Aim of the exercise ::
Reproduce the following data word for word, with every line in its original order and form.

Provided information ::
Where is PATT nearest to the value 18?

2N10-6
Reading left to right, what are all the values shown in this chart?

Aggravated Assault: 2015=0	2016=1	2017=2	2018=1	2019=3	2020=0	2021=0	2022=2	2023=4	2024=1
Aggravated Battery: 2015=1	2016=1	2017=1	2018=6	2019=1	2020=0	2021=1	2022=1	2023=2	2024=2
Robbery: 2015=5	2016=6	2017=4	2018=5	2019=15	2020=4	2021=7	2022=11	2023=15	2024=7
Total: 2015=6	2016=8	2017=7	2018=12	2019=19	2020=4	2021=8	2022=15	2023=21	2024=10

Output of the exercise ::
Where is PATT nearest to the value 18?

2N10-6
Reading left to right, what are all the values shown in this chart?

Aggravated Assault: 2015=0	2016=1	2017=2	2018=1	2019=3	2020=0	2021=0	2022=2	2023=4	2024=1
Aggravated Battery: 2015=1	2016=1	2017=1	2018=6	2019=1	2020=0	2021=1	2022=1	2023=2	2024=2
Robbery: 2015=5	2016=6	2017=4	2018=5	2019=15	2020=4	2021=7	2022=11	2023=15	2024=7
Total: 2015=6	2016=8	2017=7	2018=12	2019=19	2020=4	2021=8	2022=15	2023=21	2024=10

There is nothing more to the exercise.